[Opening Data to process section]
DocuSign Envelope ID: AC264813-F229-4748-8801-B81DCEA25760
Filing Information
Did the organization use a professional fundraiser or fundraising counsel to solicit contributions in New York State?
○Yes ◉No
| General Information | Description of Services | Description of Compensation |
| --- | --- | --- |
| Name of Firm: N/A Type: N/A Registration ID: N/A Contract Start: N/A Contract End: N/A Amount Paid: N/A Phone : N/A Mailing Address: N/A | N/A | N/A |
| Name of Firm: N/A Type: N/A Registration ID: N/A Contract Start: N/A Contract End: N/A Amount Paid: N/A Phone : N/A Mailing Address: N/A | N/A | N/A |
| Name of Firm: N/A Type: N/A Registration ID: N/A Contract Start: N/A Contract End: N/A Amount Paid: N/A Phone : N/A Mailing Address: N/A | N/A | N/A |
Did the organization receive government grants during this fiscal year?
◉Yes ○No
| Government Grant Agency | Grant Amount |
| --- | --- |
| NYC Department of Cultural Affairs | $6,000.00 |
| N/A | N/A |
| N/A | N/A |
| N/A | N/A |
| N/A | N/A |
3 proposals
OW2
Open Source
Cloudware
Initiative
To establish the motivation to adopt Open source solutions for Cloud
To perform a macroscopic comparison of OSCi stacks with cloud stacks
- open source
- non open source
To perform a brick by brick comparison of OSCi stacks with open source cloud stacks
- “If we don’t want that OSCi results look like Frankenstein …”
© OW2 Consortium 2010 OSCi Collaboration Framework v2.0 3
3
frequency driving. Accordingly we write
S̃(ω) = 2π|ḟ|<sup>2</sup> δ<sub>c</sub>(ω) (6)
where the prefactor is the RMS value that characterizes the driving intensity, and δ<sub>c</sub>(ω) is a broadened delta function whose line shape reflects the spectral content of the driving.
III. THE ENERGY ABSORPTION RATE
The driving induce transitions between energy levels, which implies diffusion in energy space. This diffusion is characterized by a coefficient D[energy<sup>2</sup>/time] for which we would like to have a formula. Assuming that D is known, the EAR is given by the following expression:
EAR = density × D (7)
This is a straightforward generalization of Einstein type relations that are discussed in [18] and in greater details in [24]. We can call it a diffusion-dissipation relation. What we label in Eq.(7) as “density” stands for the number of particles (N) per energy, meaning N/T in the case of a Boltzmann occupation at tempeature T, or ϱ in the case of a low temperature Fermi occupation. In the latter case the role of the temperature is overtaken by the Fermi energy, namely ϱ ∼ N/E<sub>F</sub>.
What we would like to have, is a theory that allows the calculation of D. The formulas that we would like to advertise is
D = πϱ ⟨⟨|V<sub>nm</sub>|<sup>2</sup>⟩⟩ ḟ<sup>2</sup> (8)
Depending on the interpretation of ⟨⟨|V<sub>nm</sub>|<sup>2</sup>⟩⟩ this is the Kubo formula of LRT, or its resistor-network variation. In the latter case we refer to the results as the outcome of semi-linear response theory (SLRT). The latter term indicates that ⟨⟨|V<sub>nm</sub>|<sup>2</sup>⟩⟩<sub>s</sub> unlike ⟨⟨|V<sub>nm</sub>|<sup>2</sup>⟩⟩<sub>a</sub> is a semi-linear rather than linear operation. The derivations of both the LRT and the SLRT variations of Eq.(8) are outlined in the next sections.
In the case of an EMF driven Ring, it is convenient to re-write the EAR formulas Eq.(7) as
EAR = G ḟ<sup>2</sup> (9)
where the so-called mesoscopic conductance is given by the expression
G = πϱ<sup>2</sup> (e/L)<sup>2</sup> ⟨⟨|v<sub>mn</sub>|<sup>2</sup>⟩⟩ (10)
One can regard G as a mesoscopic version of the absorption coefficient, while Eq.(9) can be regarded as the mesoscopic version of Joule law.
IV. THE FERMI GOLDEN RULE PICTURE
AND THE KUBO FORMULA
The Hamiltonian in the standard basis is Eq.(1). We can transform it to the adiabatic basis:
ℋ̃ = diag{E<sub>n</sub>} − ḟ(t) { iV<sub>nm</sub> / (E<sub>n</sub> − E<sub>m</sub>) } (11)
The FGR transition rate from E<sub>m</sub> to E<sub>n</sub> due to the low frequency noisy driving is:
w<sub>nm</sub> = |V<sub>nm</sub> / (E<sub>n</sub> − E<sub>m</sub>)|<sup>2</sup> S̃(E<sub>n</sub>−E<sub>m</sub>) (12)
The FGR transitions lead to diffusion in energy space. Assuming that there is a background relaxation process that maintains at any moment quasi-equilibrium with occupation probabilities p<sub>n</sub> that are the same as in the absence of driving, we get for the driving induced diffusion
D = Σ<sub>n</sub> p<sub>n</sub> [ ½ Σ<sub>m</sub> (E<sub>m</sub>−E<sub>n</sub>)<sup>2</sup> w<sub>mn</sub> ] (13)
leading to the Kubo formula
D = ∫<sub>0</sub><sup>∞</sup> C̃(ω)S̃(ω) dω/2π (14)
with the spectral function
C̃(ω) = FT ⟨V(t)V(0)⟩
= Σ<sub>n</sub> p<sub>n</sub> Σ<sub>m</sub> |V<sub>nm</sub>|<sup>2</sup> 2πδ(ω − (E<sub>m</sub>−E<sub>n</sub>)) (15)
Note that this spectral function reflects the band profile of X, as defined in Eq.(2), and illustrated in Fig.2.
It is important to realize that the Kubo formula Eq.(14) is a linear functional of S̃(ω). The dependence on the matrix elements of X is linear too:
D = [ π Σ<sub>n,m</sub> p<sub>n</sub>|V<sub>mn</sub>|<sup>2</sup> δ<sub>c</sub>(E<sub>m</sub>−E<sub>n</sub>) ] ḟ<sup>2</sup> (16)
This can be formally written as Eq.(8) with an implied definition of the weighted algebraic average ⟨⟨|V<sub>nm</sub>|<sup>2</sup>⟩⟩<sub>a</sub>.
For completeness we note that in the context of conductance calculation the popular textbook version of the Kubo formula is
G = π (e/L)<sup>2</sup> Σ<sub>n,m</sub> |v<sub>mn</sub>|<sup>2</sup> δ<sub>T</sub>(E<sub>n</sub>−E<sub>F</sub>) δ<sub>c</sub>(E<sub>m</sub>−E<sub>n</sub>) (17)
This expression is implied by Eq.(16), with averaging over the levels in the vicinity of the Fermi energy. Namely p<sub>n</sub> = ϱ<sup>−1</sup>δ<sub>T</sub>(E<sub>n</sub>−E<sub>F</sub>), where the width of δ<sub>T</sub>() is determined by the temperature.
[Closing Data to process section]
◆ **Task statement**
Scan the data above and state how many of its lines contain the string "calculation", with no other content.

◆ **Exercise response**
2